EXERCISES:
- 1) From the passage on aid to Africa below, list the countries named as places where Mills has hands-on experience.
- 2) Write the next part of the passage on aid to Africa, picking up after its final sentence.

Since 1960, Africa has received billions of dollars in aid. In the last 30 years alone, one estimate puts aid to the continent at $1.2 trillion, though distributed very unevenly across the continent. In this time, African economies have developed. Life expectancy and populations have both risen dramatically, and absolute poverty has fallen. Yet the rise in living standards has been relatively meagre, and few African countries have achieved the rapid economic growth seen in much of Asia – in South Korea, China, Vietnam, Indonesia, India or Bangladesh – in the same period.
Why has so much aid failed to deliver the economic transformation seen elsewhere? Is it too much, or never enough? Has it helped or hindered? Can it be useful and productive, or should it be stopped?
These are the core questions addressed in Greg Mills’ latest book, Expensive Poverty: Why aid fails and how it can work (Pan Macmillan, Johannesburg, 2021).
Mills is director of the Brenthurst Foundation, a South African think-tank funded partly by the Oppenheimer family. His approach to these questions is driven less by ideology than by decades of hands-on experience in countries as diverse as Zambia, Somalia, Ghana, Pakistan, and Afghanistan, where the organisation is working with business and civil society as well as governments. His book draws deeply on this experience as well as on a wide literature and an even wider range of practical examples.
Mills identifies three core reasons aid has failed to deliver the transformation expected: state weakness, partly a result of the historical colonial legacy; corruption, due to the absence of genuinely competitive and accountable political systems; and wrong-headed donors that think they know best or are only interested in short-term impact.
He addresses, in particular, the constant appeals for a “Marshall Plan for Africa”, and the seductive appeal of the Chinese model of “authoritarian development”.
The original Marshall Plan, a 1948 American plan to provide foreign aid to Western Europe after WW2, worked for several reasons: it provide a critical mass of funding (3% of GDP, far less than many African countries have received); it was time limited (four years, against the 40 years many African countries have been receiving aid); it was explicitly conditional on the reconstruction of open markets (a condition anathema to some recipients today); and it was firmly based on plans drawn up by the recipients, not the US.
The last point is crucial: the plan worked because it was designed at home by countries who wanted to revive economies where the legal and government structures, skills, and the private sector already existed. The recipient governments’ plans were therefore predicated primarily on restoring private sector-led growth in a way that would avoid the instabilities that caused the Depression.

DATA FOR REVIEW:
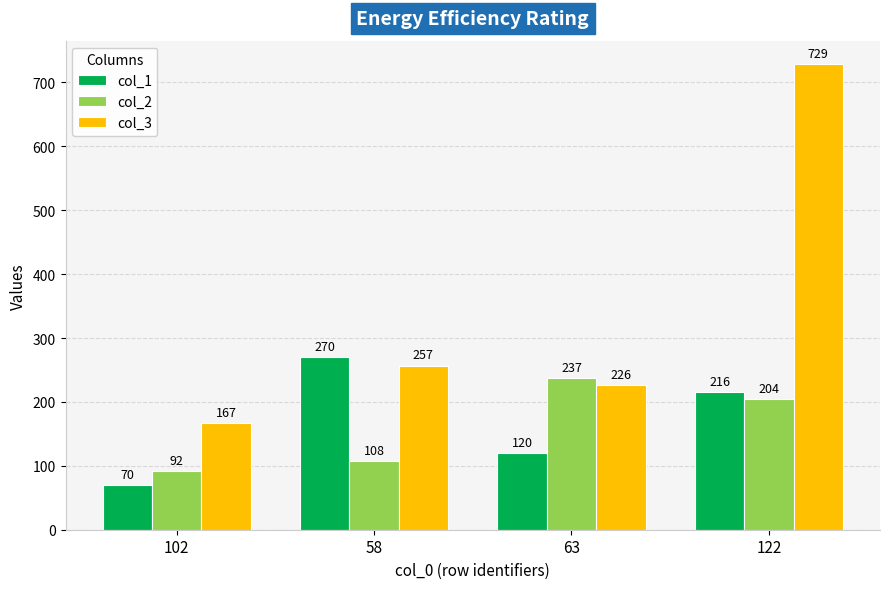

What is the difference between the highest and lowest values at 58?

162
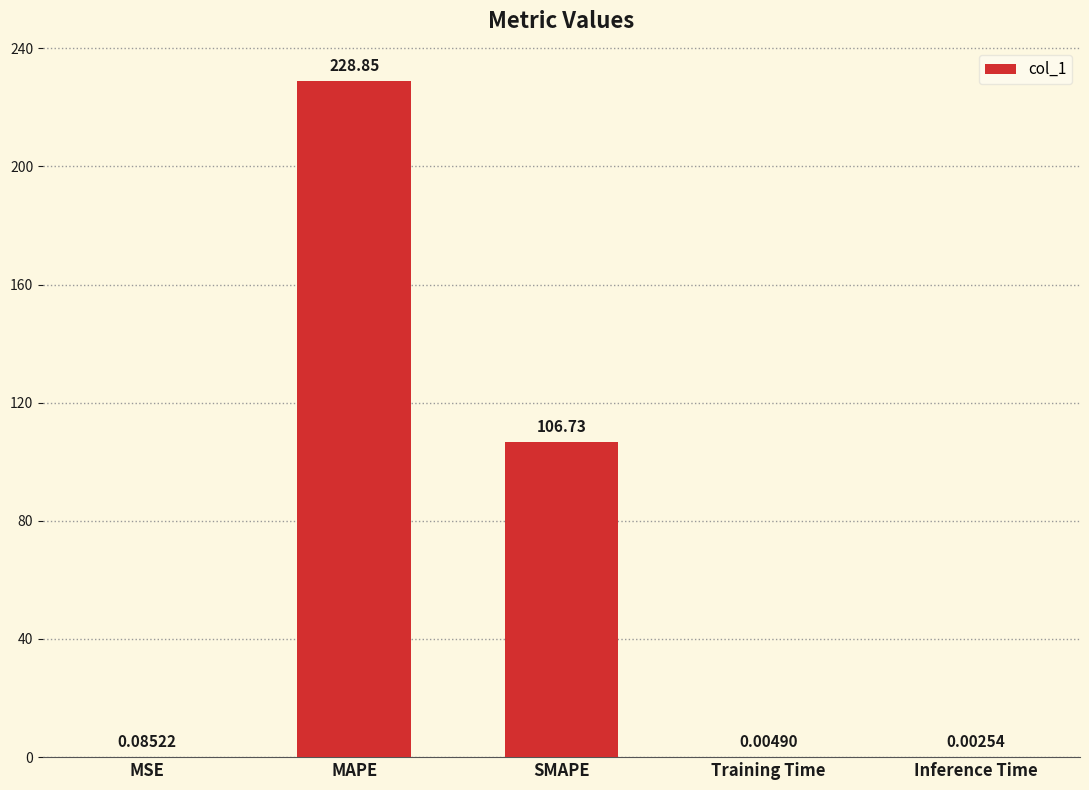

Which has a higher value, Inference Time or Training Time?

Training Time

--

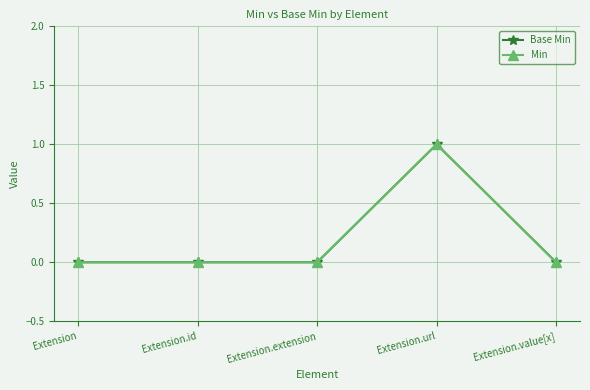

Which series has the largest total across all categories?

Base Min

ANSWERS FOR THE EXERCISE:
- 1) Zambia, Somalia, Ghana, Pakistan, Afghanistan

- 2)
Sadly, the term “Marshall Plan” has become synonymous with just a very large sum of money, whether to tackle development, climate change, or a health emergency. But what matters are the situation in which the money is used and how it is spent. Post-colonial Africa’s situation is significantly different from that of post-war Europe, and Western aid to Africa comes with different assumptions to American aid to Europe.
Fundamentally, Mills argues, the failure of aid to create faster development is a political failure, not an economic one. He draws attention to “the empirical congruence between democracy and development in Africa”, citing Ghana, Senegal, Kenya as examples of democracy delivering accelerated growth. The more democratic a government, the more answerable it is to its citizens, and the greater the accountability for decisions and spending. Though corruption undoubtedly exists in these countries, it can be more easily exposed and contained. Where leaders or the political elite feel that they can act with impunity, that is where the scale of corruption escapes all bounds, and the difficulties of spending aid productively are compounded. In that aid can, even if indirectly, subsidise authoritarian governments, Mills advises donors to focus support on more democratic governments.
Violent conflict exacerbates the problems, and Mills’ experience of working in countries such as Afghanistan illustrates the problem that donors’ short-term focus can make political problems worse by getting money out of the door so fast it fuels corruption and distorts incentives along the way. His analysis of the donors’ failure in Afghanistan (in chapter 6 but expanded in his book The Ledger) shows the devastating effects of these interventions.
This experience also underpins his critique of the state-directed development model. This can indeed deliver rapid economic growth and poverty reduction, as it has in Ethiopia and Rwanda, though the extent of real poverty-reduction in the latter is contested and progress in the former has been shown to be politically fragile. As the fighting in Ethiopia has demonstrated, nothing increases poverty faster than conflict. There is also a high risk that when government controls so much of the economic activity, the political elite will be tempted to use it simply for rent extraction.
Not that this risk is limited to authoritarian states. Despite it being an electoral democracy (however imperfect), Mills notes that “things don’t work in Nigeria for a reason” – namely, that the big men are doing very nicely thank you from the dysfunctional system, extracting rents and using them to grow their own businesses and provide political patronage.
There are two important points here that need more exploration than Mills provides.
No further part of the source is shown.